U.S. livestock producers have asked the Department of Agriculture to let them delay payments of government loans. The $2 trillion coronavirus relief bill signed Friday adds $14 billion to the Agriculture Department’s Commodity Credit Corp (CCC) spending authority and provides $9.5 billion to farmers.

That may not be enough, however. The National Cattlemen’s Beef Association has already asked Congress to increase the CCC's spending authority to $50 billion as cattle and other commodity prices continue to fall.

As this vital part of the U.S. economy continues to take blow after blow, farm debt and farm closures are likely to continue to increase. Despite being told by U.S. President Donald Trump last year to "Start thinking about getting bigger tractors," farmers are facing much larger problems.

Leftover Crumbs

  • Results in 5 minutes. Abbott has received approval from the U.S. Food and Drug Administration for its coronavirus test that can provide positive results in as little as five minutes. Abbott will have the tests available to health care providers next week and will ramp up production to 50,000 per day. "The COVID-19 pandemic will be fought on multiple fronts, and a portable molecular test that offers results in minutes adds to the broad range of diagnostic solutions needed to combat this virus," Abbott COO Robert Ford said.

  • We're in a recession. International Monetary Fund chief Kristalina Georgieva says the global economy is now in a recession as a result of the coronavirus. "We have stated that the world is now in recession and that the length and depth of this recession depend on two things: Containing the virus and having an effective, coordinated response to the crisis," Georgieva said. "We’ve never seen the world economy standing still. Now we [do]. How we go about revitalizing it is another important topic."
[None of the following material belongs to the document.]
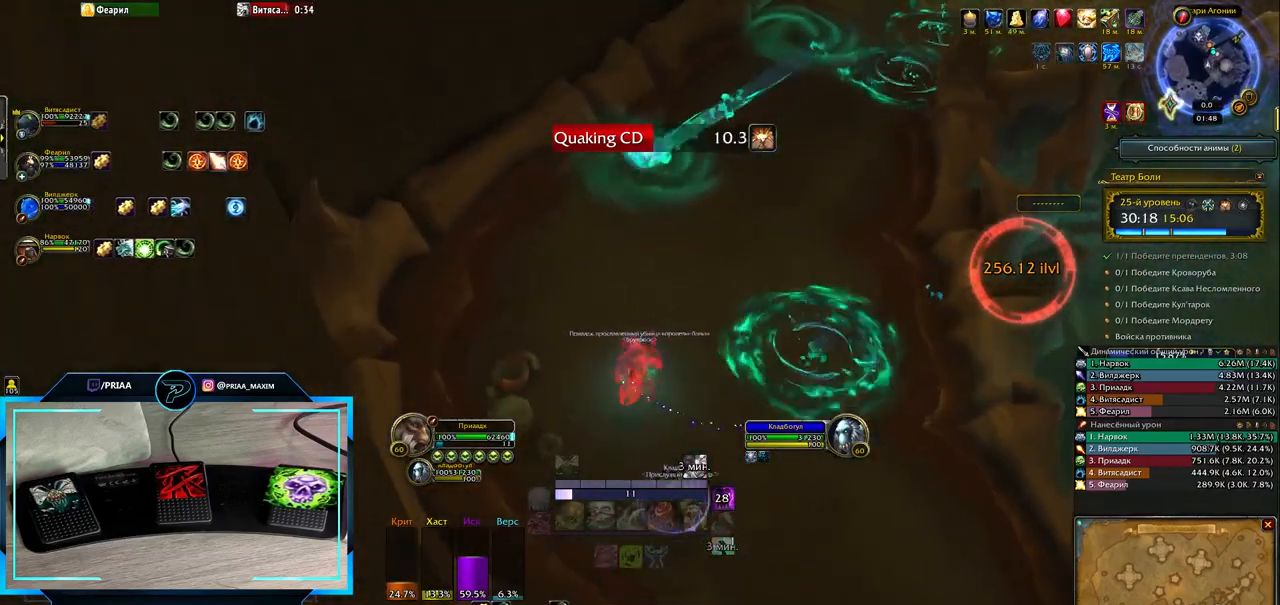
{"keys": [], "events": []}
  • Trump and GM go at it. U.S. President Donald Trump has invoked the Defense Production Act to force General Motors to manufacture ventilators after saying the company is "wasting time." GM defended itself, saying they have been working "around the clock for over a week to meet this urgent need" and their commitment to working with ventilator company Ventec Life Systems "has never wavered."

  • No open date announced. The Walt Disney Company said Disneyland and Disney World will remain closed until "further notice" as a result of the cornavirus. "While there is still much uncertainty with respect to the impacts of COVID-19, the safety and well-being of our guests and employees remains The Walt Disney Company’s top priority," the company said.

  • Struggles continue for SoftBank. Satellite operator OneWeb has filed for Chapter 11 bankruptcy, becoming the latest SoftBank-backed company to run into troubles. OneWeb is pursuing a sale of its business and has laid off employees as it seeks debtor-in-possession financing. "Our current situation is a consequence of the economic impact of the COVID-19 crisis," OneWeb CEO Adrian Steckel said.